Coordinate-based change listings
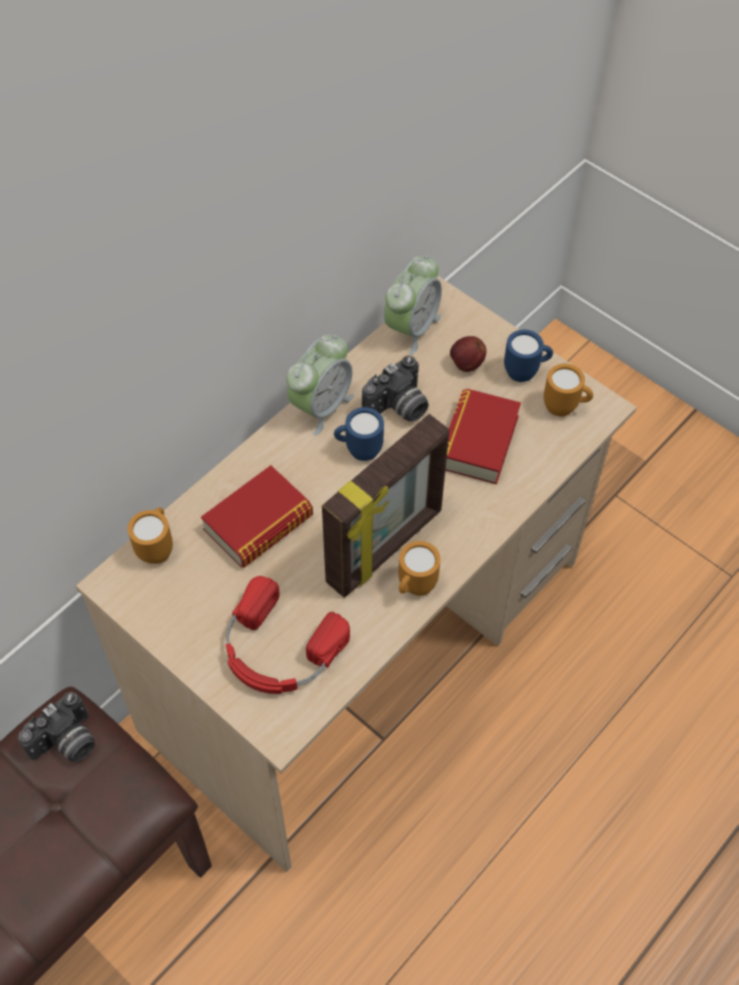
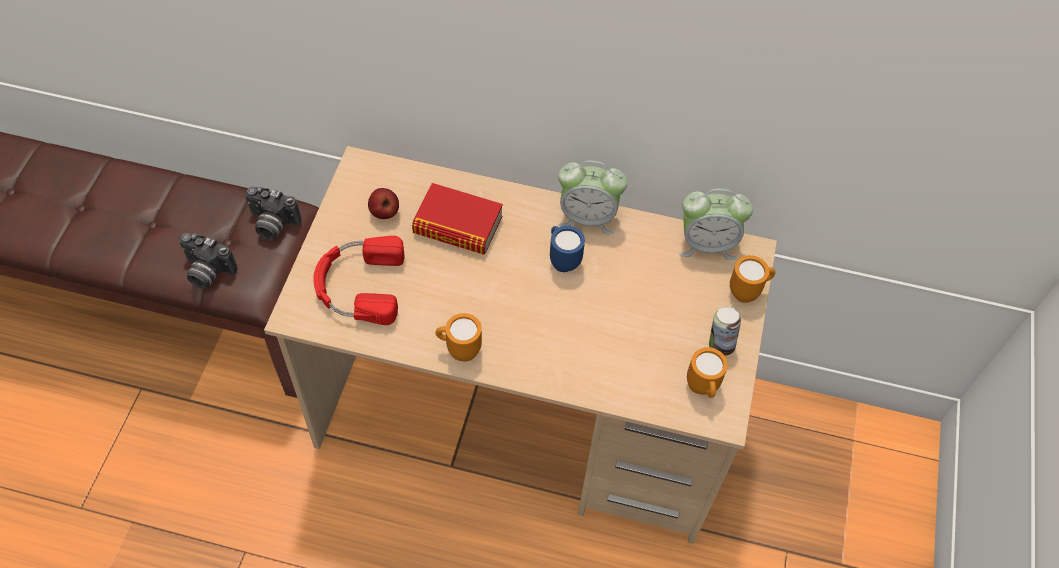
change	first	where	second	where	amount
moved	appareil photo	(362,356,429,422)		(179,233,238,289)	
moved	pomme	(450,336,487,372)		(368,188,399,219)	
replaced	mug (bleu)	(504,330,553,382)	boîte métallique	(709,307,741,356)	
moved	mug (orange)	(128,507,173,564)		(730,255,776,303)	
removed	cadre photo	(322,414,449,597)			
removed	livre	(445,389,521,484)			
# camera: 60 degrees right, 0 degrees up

### [WORK ORDER]
Report every line in the data above in which the word "removed" appears.

### [OUTPUT OF THE EXERCISE]
removed	cadre photo	(322,414,449,597)			
removed	livre	(445,389,521,484)			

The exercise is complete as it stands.